## Task item
Could you pick up the excerpt on regulating foreign investment below and continue it from its last sentence?

Finally, and perhaps most importantly, companies often act differently abroad than they do at home, a result perhaps of beliefs of differences in public sensitivities, perhaps of differences in moral sensibilities to foreigners (rationalized with arguments like, “they are lucky to have a job”); moreover, individuals are always more sensitive to peer pressure from those they view as their peers.

While advanced industrial countries have been adamant about developing countries opening up their economies to investors from abroad, western countries have not fully reciprocated. More recently, the U.S. has shown anxiety concerning China’s purchase of a relatively small American oil company, UNOCAL, much of whose assets lie outside the U.S. (including in Asia.) It expressed concern too about the purchase of ports by a firm owned in Dubai. Europeans have expressed worries about the purchase of gas transmission companies by Gazprom, the Russian gas company. The G-7, as a group, expressed concern over the growth of sovereign funds, pools of money owned by foreign governments that are investing substantial amounts of money in their countries. Are these attempts to bloc foreign investors just another example of Western hypocrisy, so evident in the sphere of trade? Are these anxieties reasonable? If so, they suggest a broader set of protections that home countries need to take against foreign investors that have typically been incorporated in the Investment Agreements foisted on developing countries. As we shall see at the end of the next section, the debate about sovereign funds helps highlight important limitations which should be imposed on the investment agreements.

Conflicting Demands for Legal Frameworks

The perceptions (and reality) that multinationals bring problems as well as benefits has put them in the center of enormous controversy. Demands for more regulation have been met with demands for stronger protection. Multinationals have put forth a list of demands that they want of countries where they operate–for instance, low taxes and regulation, rights to move employees and capital in and out–but citizen groups have also put forth a list of demands of foreign companies that operate within their boundaries (making contributions to national development efforts, acting in ways consistent with domestic laws and regulations, and the absence of special treatment). Worried about these demands, in recent years, multinational corporations have sought to achieve a greater degree of protection for their investments abroad through international treaties. (Of course, as a formal matter, it is the governments of the home countries of these multinationals that have sought and signed these agreements. But trade ministries (in the U.S., it is the US Trade Representative) typically represent the interests of the large multinationals; indeed, their lobbyists even accompany the USTR as it engages in negotiations, to ensure that the outcomes reflect their interests. (62))

Corporations have, in addition, sought uniformity–but the uniform terms which they have sought are those that are favorable to their interests. The desire for greater protection of property and greater uniformity is understandable–uniformity may lead to lower costs, and greater protection may lead to lower risk premia, and in a competitive world, both may lead to lower prices and higher output.

The failed attempt at a multilateral investment treaty described earlier–and the many successful bilateral agreements—-can be seen as a response to these concerns. Before turning to an analysis of what is wrong with these agreements, we need to put the broad issue of corporate regulation in perspective.

ECONOMIC THEORY AND THE REGULATION OF INVESTMENT

Free Market ideology

Free market ideologies which have provided what passes for as the intellectual foundations of much of the recent global economic legislation would suggest that no global agreements are in fact needed. Countries, competing with each other, pursuing their own self-interest, would presumably arrive at a set of policies (regulations) which are globally efficient. They would provide the optimal degree of property rights protection. If there are advantages in standards, standardization–around the right standards–would emerge, on its own. The most that would be required is some mechanism for contract enforcement; but modern theories of reputation would suggest that even this may not be required: countries that did not live up to their commitments would lose their reputation and would be unable to recruit capital.

## Material supplied
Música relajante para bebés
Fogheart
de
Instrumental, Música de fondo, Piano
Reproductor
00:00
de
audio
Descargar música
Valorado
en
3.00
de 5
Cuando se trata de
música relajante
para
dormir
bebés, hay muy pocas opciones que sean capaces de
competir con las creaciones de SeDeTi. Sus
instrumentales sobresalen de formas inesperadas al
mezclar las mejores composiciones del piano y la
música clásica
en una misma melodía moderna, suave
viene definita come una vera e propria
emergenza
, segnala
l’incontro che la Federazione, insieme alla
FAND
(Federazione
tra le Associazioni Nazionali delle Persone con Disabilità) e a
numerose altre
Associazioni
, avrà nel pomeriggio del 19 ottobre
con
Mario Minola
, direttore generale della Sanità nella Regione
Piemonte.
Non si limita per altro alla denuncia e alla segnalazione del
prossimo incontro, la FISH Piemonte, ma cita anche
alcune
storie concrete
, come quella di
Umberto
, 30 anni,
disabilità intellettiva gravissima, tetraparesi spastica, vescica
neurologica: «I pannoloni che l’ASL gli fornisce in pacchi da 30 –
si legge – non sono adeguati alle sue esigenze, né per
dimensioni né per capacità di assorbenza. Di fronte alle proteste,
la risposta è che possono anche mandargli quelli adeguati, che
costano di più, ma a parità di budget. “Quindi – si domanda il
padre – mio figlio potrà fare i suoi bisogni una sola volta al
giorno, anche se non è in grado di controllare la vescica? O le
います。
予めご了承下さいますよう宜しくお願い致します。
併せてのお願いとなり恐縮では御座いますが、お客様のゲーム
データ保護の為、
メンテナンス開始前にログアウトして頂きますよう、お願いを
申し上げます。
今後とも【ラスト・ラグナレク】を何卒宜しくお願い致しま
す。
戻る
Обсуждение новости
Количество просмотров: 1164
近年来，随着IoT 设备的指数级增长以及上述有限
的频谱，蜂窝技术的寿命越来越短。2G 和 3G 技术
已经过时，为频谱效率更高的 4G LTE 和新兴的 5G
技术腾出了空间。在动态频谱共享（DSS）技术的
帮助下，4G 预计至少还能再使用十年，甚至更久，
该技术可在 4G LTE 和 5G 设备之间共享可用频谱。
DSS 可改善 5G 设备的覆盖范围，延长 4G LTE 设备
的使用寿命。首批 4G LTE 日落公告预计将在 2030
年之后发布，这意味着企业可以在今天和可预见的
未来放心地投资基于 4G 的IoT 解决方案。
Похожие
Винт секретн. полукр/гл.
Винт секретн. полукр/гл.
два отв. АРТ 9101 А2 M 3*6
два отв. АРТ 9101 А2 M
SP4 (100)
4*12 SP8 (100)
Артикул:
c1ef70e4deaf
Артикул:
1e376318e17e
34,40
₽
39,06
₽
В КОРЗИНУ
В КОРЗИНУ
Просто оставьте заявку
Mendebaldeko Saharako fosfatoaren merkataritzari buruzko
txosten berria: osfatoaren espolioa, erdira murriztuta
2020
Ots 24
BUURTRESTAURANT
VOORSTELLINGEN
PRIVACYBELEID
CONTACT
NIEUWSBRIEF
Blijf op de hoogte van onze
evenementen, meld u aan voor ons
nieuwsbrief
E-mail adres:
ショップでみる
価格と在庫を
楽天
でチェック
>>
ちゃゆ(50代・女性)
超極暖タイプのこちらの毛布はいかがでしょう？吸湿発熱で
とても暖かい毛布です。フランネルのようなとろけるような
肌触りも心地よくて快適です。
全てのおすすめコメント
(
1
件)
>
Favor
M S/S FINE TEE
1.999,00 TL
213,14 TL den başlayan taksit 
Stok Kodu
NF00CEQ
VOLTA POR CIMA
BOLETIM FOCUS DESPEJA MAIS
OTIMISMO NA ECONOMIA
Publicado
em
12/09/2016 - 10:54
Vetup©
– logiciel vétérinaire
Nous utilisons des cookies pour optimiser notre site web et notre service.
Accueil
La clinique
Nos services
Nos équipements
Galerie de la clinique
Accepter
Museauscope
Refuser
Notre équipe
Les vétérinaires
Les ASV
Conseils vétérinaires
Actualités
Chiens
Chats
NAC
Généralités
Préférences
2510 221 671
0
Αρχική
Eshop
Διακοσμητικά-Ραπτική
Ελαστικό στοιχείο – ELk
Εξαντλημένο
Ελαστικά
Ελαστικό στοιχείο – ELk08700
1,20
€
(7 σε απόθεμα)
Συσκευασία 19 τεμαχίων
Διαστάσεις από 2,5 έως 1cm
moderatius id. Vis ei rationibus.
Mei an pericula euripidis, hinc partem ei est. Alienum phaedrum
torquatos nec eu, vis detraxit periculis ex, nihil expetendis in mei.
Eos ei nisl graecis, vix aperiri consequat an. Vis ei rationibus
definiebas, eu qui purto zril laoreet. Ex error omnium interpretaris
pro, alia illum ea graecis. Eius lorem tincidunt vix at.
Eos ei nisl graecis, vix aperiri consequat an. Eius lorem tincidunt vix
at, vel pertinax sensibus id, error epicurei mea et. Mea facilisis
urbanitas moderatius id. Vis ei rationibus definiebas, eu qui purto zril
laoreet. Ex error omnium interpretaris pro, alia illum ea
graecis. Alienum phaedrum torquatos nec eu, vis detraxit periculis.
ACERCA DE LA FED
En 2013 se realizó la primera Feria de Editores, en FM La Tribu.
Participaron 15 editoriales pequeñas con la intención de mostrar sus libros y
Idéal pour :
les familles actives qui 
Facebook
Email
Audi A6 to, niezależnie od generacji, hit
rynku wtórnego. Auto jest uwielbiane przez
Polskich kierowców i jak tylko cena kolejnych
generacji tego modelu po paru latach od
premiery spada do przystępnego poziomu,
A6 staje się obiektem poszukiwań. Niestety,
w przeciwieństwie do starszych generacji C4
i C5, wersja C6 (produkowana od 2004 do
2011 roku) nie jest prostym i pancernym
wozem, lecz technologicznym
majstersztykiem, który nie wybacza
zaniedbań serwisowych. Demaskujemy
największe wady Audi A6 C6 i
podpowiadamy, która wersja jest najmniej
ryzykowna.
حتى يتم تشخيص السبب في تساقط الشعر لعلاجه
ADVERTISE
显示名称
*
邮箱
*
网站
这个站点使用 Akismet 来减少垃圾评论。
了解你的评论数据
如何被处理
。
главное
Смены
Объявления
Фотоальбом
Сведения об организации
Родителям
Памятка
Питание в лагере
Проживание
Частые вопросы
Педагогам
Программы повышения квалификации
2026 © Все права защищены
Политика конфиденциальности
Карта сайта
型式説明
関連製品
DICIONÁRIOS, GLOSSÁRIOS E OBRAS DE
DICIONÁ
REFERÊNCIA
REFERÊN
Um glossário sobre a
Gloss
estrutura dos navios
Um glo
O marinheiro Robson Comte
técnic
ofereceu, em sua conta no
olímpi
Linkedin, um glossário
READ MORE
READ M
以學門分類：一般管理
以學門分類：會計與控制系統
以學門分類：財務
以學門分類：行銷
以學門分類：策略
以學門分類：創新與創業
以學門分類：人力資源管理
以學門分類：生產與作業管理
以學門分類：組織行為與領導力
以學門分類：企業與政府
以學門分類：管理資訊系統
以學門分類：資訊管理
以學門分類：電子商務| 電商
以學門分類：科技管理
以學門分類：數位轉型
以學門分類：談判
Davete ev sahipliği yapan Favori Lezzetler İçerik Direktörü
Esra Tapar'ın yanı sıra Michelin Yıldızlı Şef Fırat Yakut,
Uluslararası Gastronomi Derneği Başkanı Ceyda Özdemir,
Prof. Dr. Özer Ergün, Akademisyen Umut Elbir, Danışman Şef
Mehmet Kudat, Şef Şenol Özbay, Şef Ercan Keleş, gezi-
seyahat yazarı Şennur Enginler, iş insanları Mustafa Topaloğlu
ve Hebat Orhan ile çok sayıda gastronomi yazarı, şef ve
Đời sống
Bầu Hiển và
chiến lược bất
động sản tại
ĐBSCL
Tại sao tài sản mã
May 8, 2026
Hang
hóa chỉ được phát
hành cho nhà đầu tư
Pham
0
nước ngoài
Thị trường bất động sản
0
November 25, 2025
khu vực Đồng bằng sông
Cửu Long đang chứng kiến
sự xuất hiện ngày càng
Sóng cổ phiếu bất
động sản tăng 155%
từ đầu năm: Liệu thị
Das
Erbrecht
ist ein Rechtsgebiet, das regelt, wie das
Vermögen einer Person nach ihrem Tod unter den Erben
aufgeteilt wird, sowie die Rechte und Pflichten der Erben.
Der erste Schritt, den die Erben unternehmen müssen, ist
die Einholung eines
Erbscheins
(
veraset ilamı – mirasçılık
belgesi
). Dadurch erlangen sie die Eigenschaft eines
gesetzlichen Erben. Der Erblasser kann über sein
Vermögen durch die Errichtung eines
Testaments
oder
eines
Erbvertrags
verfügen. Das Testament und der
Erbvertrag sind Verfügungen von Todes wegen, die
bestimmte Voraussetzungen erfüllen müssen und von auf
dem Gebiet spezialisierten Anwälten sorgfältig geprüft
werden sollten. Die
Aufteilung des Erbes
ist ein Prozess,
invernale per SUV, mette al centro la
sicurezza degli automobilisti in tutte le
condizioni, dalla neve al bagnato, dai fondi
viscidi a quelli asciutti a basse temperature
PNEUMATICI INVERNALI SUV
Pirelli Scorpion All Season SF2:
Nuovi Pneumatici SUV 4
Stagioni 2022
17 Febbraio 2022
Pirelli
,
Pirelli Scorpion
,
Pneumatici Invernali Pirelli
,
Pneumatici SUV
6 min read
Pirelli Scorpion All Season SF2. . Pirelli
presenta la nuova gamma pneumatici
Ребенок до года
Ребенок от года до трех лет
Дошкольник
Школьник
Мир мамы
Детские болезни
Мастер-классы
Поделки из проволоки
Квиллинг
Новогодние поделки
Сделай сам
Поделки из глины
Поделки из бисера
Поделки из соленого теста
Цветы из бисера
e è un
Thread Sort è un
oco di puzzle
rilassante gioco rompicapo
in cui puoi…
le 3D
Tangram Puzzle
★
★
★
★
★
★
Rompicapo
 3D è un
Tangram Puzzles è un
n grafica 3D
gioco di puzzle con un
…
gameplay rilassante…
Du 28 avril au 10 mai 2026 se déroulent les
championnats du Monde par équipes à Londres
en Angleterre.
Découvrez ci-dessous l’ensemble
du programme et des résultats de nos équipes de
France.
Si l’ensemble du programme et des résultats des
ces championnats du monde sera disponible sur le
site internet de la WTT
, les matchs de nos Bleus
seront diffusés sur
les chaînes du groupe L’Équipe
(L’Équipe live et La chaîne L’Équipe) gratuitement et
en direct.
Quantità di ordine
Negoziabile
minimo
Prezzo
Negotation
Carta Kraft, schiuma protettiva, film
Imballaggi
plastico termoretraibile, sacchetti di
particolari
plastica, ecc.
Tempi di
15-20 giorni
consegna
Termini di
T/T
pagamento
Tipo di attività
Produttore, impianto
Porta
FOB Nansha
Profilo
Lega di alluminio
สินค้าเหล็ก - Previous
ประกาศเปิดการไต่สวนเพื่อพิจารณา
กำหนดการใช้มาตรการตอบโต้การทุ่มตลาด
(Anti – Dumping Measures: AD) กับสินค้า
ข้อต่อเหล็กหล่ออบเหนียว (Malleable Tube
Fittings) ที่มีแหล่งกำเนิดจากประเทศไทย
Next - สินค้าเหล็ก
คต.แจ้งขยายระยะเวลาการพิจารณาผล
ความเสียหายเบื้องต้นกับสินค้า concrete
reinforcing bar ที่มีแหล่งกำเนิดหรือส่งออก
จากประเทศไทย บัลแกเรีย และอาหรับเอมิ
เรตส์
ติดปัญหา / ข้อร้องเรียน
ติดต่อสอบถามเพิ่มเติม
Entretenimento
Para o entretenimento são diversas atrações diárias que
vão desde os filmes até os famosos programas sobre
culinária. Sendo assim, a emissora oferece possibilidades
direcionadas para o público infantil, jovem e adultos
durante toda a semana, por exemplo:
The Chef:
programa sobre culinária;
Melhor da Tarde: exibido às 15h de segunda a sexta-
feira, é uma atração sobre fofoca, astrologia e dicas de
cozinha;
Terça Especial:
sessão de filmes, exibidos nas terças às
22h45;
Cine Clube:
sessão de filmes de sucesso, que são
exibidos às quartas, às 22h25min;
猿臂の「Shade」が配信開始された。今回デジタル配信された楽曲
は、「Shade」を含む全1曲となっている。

## Expected answer
There is a curious–but hardly surprising–inconsistency on the part of the advocates of strong international economic agreements providing investor protections: they often seem to believe in free market ideologies, yet want strong government intervention in setting standards (often, however, only in some directions, not in others), including standards for property protection (as in the multilateral investment agreements). I say hardly surprising, because when I served as Chairman of the Council of Economic Advisers, I was continually beset by pleas from business interests for protection and subsidies: everybody believed competition was good in general–but in their industry, they would complain about unfair or destructive competition; everybody believed that subsidies were bad (especially hand-outs for the poor)-but that their industry needed help, often in the form of tax breaks or loan guarantees, for one of a myriad of reasons.

There is a second curious–but again hardly surprising–inconsistency on the part of the advocates of those who want strong “rights of establishment,” the rights of foreign companies to open up business in any country. This position is typically taken by those who believe that free markets and full competition is necessary (and almost sufficient) to attain economic efficiency. But in the perfect markets views which underlie such presuppositions, ownership and control simply do not matter. Any owner would do exactly the same thing; indeed, it would make no difference whether the firms were controlled by workers, maximizing their wage income, subject to the constraint of being able to raise capital, or by shareholders, maximizing their profit, subject to the constraint of being able to get workers. (63)

To be sure, few people (on either side of these debates) believe that to be the case; but that simply means that few people–including strong advocates of market based solutions-believe in the assumptions that must be satisfied if markets, by themselves, are to yield efficient outcomes.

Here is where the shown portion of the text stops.